For me, a hayfever sufferer, the day could not have been more pleasant. Watching the wedding from home and then the gym, enjoying the company of my neighbours at the Royal Wedding garden party, feeling united with my English brethren in a proud and historic celebration of love, community, majesty and family.

But in hindsight I think the truly amazing thing about the event - and indeed - perhaps the reason for my malaise over the next three days - was the almost story book quality of perfection around the occasion (not unlike my own wedding day...). Everything was just lovely.

For me, the fact that someone really quite ordinary snared the future king of England is though, one of the most profound aspects of this happy tale. And by "ordinary" I do not mean "common" as the British press and establishment love to call her. Nor do I mean to be disparaging - for ordinary is truly what most of us are.

No - the really wonderful thing is that unlike so many elements of monarchy, this wedding seemed charmingly democratic and accessible. Kate, by all accounts, is a sensible and poised woman. Unlike some pundits and posters who have comments to make about make-up and social climbing, her weight and her hair, I really can find nothing to criticise her for. Isn't she the sort of girl one would have been friends with? The sort of girl one would like one's daughter to be? A nice, ordinary, straight forward, committed, dedicated, sweet person?

Ok, so those qualities may not be entirely "ordinary", after all, but I can't help wishing and hoping that they were or could be.

But the magic lies in the fact that this young couple are so discreet and polite and measured. Unlike the B and C grade celebrities (and A as well, let's be honest) that festoon the headlines most weeks, there is no controversy, no tawdry gossip, no drugs or indiscretions.

While they may be royalty the very fact that she shops on the high streets and does her own make-up and that he plays a little bit of football in the public park on the eve of his wedding, makes this couple, this very famous  duo, breathtakingly regular and indeed - ordinary. She has worn the same thing more than once for the cameras!

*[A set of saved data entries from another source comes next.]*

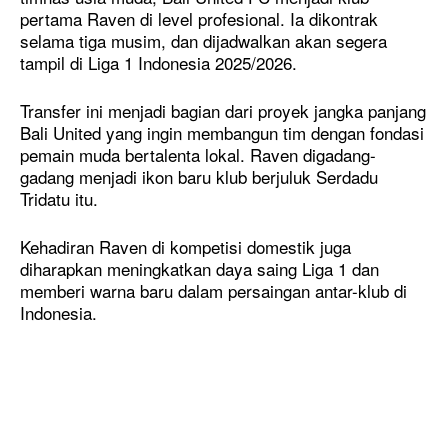
pertama Raven di level profesional. Ia dikontrak
selama tiga musim, dan dijadwalkan akan segera
tampil di Liga 1 Indonesia 2025/2026.
Transfer ini menjadi bagian dari proyek jangka panjang
Bali United yang ingin membangun tim dengan fondasi
pemain muda bertalenta lokal. Raven digadang-
gadang menjadi ikon baru klub berjuluk Serdadu
Tridatu itu.
Kehadiran Raven di kompetisi domestik juga
diharapkan meningkatkan daya saing Liga 1 dan
memberi warna baru dalam persaingan antar-klub di
Indonesia.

This is not to say that their lives are ordinary, by any means. Nor is it to suggest that any ordinary Joe or Jane could or would swap places with them and assume their roles with even an iota of the dignity and aplomb with which they seem to carry off every public appearance.

All I mean is that it is refreshing and a little bit magical to witness a commitment and love outside one's circle of ordinary people that is just so nice and normal (despite the guest list and the budget for the wedding, the helicopter pickup the next day and the titles...).

The other thing that is so lovely and fresh, in this age where everyone has a website, a blog, a point of view, and in which so many mediocre and extraordinarily damaged and strange people harbour a yearning for fame and fortune, notoriety or celebrity, is that this couple to date has really said very little.

So yes, less is more. Silence is golden.